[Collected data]
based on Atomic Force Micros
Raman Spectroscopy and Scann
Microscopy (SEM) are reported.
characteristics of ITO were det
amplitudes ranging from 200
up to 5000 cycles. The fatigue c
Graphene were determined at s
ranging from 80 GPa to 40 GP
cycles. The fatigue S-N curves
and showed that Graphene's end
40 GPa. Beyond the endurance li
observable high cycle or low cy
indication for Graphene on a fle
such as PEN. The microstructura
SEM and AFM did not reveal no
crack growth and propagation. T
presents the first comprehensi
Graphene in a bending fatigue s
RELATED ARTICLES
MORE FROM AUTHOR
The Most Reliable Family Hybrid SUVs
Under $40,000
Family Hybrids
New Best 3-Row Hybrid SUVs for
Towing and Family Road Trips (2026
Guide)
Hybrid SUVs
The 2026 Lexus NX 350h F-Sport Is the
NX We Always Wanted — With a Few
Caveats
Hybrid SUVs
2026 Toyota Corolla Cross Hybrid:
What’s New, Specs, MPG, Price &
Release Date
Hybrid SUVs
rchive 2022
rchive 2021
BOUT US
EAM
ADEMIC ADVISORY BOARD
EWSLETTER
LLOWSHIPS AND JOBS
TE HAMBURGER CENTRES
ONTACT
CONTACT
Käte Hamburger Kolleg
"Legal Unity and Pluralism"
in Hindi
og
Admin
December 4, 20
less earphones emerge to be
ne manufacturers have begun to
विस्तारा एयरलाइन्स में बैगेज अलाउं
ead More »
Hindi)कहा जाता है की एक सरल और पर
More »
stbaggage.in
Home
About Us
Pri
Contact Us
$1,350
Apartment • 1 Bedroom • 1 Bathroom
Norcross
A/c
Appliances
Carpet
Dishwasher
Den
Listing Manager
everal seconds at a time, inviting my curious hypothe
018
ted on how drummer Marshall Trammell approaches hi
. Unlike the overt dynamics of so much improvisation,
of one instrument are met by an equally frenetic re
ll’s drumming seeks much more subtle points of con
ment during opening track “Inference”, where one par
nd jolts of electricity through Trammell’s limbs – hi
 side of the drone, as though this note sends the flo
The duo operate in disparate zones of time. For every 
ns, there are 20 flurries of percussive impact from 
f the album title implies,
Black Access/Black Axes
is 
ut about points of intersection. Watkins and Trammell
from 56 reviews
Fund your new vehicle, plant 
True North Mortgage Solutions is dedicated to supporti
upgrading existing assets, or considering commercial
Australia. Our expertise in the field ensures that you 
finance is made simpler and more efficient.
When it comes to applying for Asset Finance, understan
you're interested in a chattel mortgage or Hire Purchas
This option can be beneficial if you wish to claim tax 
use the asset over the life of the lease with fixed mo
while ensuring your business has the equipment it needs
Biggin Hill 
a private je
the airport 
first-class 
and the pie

> WORK ORDER
Copy out the data shown above without altering anything.

> ANSWER TO THIS EXERCISE
based on Atomic Force Micros
Raman Spectroscopy and Scann
Microscopy (SEM) are reported.
characteristics of ITO were det
amplitudes ranging from 200
up to 5000 cycles. The fatigue c
Graphene were determined at s
ranging from 80 GPa to 40 GP
cycles. The fatigue S-N curves
and showed that Graphene's end
40 GPa. Beyond the endurance li
observable high cycle or low cy
indication for Graphene on a fle
such as PEN. The microstructura
SEM and AFM did not reveal no
crack growth and propagation. T
presents the first comprehensi
Graphene in a bending fatigue s
RELATED ARTICLES
MORE FROM AUTHOR
The Most Reliable Family Hybrid SUVs
Under $40,000
Family Hybrids
New Best 3-Row Hybrid SUVs for
Towing and Family Road Trips (2026
Guide)
Hybrid SUVs
The 2026 Lexus NX 350h F-Sport Is the
NX We Always Wanted — With a Few
Caveats
Hybrid SUVs
2026 Toyota Corolla Cross Hybrid:
What’s New, Specs, MPG, Price &
Release Date
Hybrid SUVs
rchive 2022
rchive 2021
BOUT US
EAM
ADEMIC ADVISORY BOARD
EWSLETTER
LLOWSHIPS AND JOBS
TE HAMBURGER CENTRES
ONTACT
CONTACT
Käte Hamburger Kolleg
"Legal Unity and Pluralism"
in Hindi
og
Admin
December 4, 20
less earphones emerge to be
ne manufacturers have begun to
विस्तारा एयरलाइन्स में बैगेज अलाउं
ead More »
Hindi)कहा जाता है की एक सरल और पर
More »
stbaggage.in
Home
About Us
Pri
Contact Us
$1,350
Apartment • 1 Bedroom • 1 Bathroom
Norcross
A/c
Appliances
Carpet
Dishwasher
Den
Listing Manager
everal seconds at a time, inviting my curious hypothe
018
ted on how drummer Marshall Trammell approaches hi
. Unlike the overt dynamics of so much improvisation,
of one instrument are met by an equally frenetic re
ll’s drumming seeks much more subtle points of con
ment during opening track “Inference”, where one par
nd jolts of electricity through Trammell’s limbs – hi
 side of the drone, as though this note sends the flo
The duo operate in disparate zones of time. For every 
ns, there are 20 flurries of percussive impact from 
f the album title implies,
Black Access/Black Axes
is 
ut about points of intersection. Watkins and Trammell
from 56 reviews
Fund your new vehicle, plant 
True North Mortgage Solutions is dedicated to supporti
upgrading existing assets, or considering commercial
Australia. Our expertise in the field ensures that you 
finance is made simpler and more efficient.
When it comes to applying for Asset Finance, understan
you're interested in a chattel mortgage or Hire Purchas
This option can be beneficial if you wish to claim tax 
use the asset over the life of the lease with fixed mo
while ensuring your business has the equipment it needs
Biggin Hill 
a private je
the airport 
first-class 
and the pie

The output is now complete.